◆ **How to complete this task**
In the passage on cancer in Africa, reproduce everything from "Health experts say in some" down to "are living longer." word for word.

◆ **Text under study**
^^^^

Most of the radiotherapy machines are old and constantly break down affecting the care and treatment of cancer patients.
"Our machines have been running for 10 years and have outlived their life span. We are, therefore, looking for US$1,5 million to buy a new machine," Mr Thomas Zigora, the Parirenyatwa Hospital chief executive was quoted as saying.
Some patients who afford were now going to South Africa and Botswana for treatment while the poor were suffering quietly in their homes.
Health experts estimate that more than 5 million new patients require radiation therapy per year worldwide.
They attribute this partly to a rise in life expectancy rates.
The geography of cancer is changing fast and a new cancer epidemic is threatening Africa.
It is no longer a problem of the West. It is now also affecting Africans in the same way it is affecting people in the West.
Health experts say in some parts of Africa, the increased incidence of cancer is a result of economic development and populations that are living longer.
But in others, they say, cancer rates are rising directly as a result of the HIV and Aids pandemic with cancers such as Kaposi sarcoma, tumours which appear under the surface of the skin or on mucous membranes, becoming common.
The World Health Organisation estimates that 7,6 million people died of cancer in 2005.
The UN agency says 40 percent of the cases are preventable.
Cancer causes more deaths each year worldwide than HIV/Aids, TB and malaria combined.
By 2020, health experts estimate that there will be 15 million new cases of cancer every year, the majority in developing countries.
Africa is expected to register more than a million new cases a year and health experts say it is least able to cope in terms of health infrastructure.
"Africa will be particularly hard hit because it lacks the basic infrastructure to cope with a big growth in cancer in the years to come. If we can pool expertise and resources we can save tens of thousands of lives," a health official was quoted saying ahead of the global conference on cancer control held in May this year.
Massoud Samiei, head of the IAEA's Programme of Action for Cancer Therapy, says: "Across much of Africa, there is almost no cancer prevention or public education, and radiotherapy, which is used effectively on more than 50 percent of cancer patients in high-income countries, is simply unavailable to millions of cancer sufferers."
Non-communicable diseases are now a growing major public health concern in Africa, worsening the disease burden level of the continent battling against other communicable diseases such as malaria, HIV and Aids and tuberculosis.
Non-communicable diseases are those diseases that are, in simple terms, acquired over a period of time due to what people eat and how they live.
The most prominent NCDs include cardiovascular diseases, cancer, diabetes, hypertension, obesity, gout and chronic obstructive pulmonary diseases among others.
Health experts say NCDs are linked to common preventable risk factors related to lifestyles.
These factors, they say, include tobacco use, an unhealthy diet and physical inactivity.
Many people in Africa are now consuming a lot of refined foods which are convenient but contain too much salt, sugar and fat but do not have enough fibre, vitamins and minerals.
They now eat less fresh fruit and vegetables than in the past, a change in food intake, which health experts say increases the risk of lifestyle nutrition related diseases such as cancer and heart diseases.
And as African health experts prepare for the coming conference, it will be important for them to come with a holistic plan of action that will help strengthen cancer education, research and practice on the continent.
Promoting healthy diets, mobilising funds for cancer programmes and for the procurement of equipment and addressing brain-drain problem is also critical for African patients who are the hardest hit.
Developing strategies for much-needed national cancer control programmes, conducting joint international cancer programmes and evaluating priorities taking into account specific needs of African patient will be important.
We can only hope that the conference will place the growing cancer problem in Africa at the forefront of the global health agenda.

^^^^

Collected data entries
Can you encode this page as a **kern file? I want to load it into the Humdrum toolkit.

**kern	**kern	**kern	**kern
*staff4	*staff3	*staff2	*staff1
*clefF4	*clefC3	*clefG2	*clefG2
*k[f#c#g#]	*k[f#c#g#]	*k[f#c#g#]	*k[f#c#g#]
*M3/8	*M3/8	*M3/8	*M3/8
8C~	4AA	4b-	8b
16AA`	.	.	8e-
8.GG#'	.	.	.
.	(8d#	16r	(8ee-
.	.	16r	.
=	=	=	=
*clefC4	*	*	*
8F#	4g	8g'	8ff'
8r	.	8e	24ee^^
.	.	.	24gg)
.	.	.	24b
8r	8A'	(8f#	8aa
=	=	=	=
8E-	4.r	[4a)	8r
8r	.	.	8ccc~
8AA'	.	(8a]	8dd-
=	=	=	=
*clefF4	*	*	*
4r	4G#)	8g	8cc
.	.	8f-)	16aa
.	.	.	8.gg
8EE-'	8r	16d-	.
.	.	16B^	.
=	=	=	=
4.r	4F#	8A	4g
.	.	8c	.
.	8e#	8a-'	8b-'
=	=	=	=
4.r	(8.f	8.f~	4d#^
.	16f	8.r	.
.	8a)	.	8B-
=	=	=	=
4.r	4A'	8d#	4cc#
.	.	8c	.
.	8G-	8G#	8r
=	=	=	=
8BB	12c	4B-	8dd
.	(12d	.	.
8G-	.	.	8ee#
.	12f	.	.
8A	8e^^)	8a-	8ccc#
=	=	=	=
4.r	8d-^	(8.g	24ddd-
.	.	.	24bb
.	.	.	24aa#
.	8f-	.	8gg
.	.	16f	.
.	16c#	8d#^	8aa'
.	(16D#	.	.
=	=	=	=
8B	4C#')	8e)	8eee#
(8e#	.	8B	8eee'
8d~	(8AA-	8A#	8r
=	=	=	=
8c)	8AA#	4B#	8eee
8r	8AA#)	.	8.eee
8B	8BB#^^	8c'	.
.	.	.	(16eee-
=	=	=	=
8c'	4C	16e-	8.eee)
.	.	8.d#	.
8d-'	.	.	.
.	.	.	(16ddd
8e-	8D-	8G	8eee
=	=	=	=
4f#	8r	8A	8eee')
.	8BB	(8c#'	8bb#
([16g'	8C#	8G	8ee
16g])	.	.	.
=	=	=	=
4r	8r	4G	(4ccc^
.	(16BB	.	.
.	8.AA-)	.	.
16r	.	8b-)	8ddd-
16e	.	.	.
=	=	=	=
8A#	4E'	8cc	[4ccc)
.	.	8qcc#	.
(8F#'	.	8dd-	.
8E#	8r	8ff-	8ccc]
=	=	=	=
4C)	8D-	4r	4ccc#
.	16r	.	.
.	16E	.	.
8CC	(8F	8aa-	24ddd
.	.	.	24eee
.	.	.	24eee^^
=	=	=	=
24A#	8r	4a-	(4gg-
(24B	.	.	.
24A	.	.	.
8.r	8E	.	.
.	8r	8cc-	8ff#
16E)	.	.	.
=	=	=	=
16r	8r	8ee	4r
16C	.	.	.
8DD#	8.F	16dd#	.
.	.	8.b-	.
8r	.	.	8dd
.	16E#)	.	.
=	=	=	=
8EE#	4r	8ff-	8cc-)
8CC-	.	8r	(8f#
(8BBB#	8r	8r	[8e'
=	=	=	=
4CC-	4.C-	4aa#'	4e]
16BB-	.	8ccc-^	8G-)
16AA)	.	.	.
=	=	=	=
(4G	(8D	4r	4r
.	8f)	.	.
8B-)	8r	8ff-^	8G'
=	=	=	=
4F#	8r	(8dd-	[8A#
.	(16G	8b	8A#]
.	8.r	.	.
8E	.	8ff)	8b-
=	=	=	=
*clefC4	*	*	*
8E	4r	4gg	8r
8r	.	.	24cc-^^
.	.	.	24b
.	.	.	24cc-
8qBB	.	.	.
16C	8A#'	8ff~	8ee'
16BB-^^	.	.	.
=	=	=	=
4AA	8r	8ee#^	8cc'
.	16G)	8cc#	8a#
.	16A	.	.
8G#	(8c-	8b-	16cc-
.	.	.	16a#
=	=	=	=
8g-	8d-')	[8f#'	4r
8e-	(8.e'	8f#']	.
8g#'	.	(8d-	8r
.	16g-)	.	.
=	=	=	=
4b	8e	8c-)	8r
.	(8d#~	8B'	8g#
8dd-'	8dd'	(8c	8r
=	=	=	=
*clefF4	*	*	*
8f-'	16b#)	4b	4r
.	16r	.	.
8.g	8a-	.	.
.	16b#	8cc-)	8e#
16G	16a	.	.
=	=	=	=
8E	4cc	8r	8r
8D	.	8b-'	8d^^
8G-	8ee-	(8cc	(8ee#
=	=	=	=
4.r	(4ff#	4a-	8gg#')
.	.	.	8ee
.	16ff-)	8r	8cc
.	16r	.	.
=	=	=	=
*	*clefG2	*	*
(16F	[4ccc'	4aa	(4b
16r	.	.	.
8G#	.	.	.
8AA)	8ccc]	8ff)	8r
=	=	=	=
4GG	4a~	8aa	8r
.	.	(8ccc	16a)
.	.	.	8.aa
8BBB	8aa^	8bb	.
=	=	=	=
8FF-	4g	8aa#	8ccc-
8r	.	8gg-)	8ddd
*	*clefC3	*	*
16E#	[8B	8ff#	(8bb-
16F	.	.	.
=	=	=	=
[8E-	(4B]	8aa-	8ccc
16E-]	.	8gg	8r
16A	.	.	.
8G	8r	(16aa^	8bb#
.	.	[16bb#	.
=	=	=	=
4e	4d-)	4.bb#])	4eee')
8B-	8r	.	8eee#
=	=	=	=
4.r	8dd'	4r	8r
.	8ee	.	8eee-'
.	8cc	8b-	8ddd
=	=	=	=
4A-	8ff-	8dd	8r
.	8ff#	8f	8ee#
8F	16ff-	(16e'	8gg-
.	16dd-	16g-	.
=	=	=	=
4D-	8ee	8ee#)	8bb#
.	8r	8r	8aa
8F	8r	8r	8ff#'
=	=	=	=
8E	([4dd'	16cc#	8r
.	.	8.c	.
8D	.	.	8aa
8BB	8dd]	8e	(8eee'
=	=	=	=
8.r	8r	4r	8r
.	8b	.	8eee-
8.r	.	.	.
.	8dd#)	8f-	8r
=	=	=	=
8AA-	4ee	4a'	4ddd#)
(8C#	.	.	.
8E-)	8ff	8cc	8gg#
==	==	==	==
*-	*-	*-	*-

^^^^

◆ **Solution for this exercise**
Health experts say in some parts of Africa, the increased incidence of cancer is a result of economic development and populations that are living longer.